(Beginning of Given data)

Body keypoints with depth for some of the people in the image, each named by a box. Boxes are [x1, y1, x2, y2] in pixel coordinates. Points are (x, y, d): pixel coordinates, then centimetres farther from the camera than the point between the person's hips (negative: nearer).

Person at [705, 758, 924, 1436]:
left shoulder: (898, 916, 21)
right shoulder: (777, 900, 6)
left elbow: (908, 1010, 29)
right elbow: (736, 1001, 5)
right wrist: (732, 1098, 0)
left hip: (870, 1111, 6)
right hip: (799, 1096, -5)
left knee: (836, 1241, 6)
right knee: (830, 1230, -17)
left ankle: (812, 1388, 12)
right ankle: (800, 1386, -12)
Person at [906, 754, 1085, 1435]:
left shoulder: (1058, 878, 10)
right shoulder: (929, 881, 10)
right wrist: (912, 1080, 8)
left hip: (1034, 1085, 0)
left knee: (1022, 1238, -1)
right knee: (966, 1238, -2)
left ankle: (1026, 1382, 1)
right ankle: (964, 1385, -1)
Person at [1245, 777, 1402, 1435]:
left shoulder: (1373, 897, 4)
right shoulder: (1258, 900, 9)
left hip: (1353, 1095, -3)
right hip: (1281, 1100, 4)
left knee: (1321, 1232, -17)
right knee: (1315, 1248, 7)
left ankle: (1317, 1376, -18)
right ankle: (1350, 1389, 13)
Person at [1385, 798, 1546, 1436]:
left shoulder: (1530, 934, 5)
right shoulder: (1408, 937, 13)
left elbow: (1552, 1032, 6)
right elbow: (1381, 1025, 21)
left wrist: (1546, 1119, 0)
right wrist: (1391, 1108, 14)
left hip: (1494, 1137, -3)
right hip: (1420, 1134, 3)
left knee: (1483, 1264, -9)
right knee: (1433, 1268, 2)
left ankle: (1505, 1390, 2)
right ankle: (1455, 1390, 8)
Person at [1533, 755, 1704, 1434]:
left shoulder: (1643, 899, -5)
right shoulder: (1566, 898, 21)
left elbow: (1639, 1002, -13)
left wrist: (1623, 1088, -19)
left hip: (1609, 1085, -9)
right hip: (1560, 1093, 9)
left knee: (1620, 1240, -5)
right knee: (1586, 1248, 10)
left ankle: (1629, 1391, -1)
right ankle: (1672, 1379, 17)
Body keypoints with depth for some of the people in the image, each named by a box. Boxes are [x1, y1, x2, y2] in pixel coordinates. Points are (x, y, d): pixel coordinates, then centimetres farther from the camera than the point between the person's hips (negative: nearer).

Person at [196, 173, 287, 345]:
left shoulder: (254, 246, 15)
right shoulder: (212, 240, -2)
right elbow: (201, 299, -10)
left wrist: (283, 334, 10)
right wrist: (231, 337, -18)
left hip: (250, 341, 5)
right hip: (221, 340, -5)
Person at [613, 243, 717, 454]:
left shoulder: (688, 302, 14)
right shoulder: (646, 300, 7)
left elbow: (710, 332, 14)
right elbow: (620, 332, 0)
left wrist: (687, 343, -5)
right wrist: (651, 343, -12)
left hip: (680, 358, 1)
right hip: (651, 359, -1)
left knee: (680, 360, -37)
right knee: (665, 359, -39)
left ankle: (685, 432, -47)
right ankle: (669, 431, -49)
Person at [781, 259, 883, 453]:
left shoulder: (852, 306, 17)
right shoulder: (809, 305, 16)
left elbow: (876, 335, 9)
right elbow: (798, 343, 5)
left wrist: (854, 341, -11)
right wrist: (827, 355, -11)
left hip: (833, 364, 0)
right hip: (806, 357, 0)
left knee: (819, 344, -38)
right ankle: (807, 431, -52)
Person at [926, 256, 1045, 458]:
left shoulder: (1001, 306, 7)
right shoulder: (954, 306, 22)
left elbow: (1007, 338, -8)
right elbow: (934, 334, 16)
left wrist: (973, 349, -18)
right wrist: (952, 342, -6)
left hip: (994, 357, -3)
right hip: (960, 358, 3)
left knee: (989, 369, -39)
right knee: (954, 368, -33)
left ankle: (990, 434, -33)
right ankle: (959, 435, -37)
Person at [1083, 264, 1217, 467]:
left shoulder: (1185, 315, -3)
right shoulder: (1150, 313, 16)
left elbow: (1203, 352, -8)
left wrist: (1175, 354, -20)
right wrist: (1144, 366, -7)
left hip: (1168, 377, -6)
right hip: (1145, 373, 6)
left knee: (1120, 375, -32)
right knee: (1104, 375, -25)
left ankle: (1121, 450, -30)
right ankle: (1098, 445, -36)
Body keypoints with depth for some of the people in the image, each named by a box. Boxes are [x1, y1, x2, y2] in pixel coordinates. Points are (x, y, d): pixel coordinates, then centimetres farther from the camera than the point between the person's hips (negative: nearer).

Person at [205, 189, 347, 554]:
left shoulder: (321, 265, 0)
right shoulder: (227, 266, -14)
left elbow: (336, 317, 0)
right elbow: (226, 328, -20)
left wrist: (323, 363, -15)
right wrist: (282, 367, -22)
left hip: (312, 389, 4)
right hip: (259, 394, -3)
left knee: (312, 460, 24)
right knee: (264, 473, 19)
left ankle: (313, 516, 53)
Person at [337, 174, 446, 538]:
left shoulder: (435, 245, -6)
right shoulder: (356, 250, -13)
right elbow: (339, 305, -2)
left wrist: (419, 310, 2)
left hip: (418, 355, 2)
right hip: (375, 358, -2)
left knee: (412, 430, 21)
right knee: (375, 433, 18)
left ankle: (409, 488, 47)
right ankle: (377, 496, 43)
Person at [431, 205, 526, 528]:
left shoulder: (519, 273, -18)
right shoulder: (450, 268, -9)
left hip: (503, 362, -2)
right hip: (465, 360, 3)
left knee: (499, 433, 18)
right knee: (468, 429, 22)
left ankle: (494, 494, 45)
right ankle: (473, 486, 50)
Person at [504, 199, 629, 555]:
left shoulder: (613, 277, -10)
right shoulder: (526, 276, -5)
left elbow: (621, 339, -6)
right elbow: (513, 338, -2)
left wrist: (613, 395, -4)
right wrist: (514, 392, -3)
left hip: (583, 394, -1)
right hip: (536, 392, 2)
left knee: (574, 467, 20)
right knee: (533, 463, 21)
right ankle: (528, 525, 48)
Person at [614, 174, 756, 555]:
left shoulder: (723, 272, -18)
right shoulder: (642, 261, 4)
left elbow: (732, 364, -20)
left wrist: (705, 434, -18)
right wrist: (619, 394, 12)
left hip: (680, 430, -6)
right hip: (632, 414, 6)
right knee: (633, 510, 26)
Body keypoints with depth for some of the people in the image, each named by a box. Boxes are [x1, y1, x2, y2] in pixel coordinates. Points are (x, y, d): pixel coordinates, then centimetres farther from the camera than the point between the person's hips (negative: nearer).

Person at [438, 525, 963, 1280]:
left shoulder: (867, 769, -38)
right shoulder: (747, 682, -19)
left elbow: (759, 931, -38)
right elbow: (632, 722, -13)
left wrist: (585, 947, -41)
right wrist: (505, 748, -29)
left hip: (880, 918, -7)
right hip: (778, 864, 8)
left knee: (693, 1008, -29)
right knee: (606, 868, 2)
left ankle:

(End of Given data)

- Problem description
Copy the data lines verbatim, starting at the line that contains "right knee: (830, 1230, -17)" and ending at the line that contains "left hip: (1034, 1085, 0)", with both of those lines included.

- Answer section
right knee: (830, 1230, -17)
left ankle: (812, 1388, 12)
right ankle: (800, 1386, -12)
Person at [906, 754, 1085, 1435]:
left shoulder: (1058, 878, 10)
right shoulder: (929, 881, 10)
right wrist: (912, 1080, 8)
left hip: (1034, 1085, 0)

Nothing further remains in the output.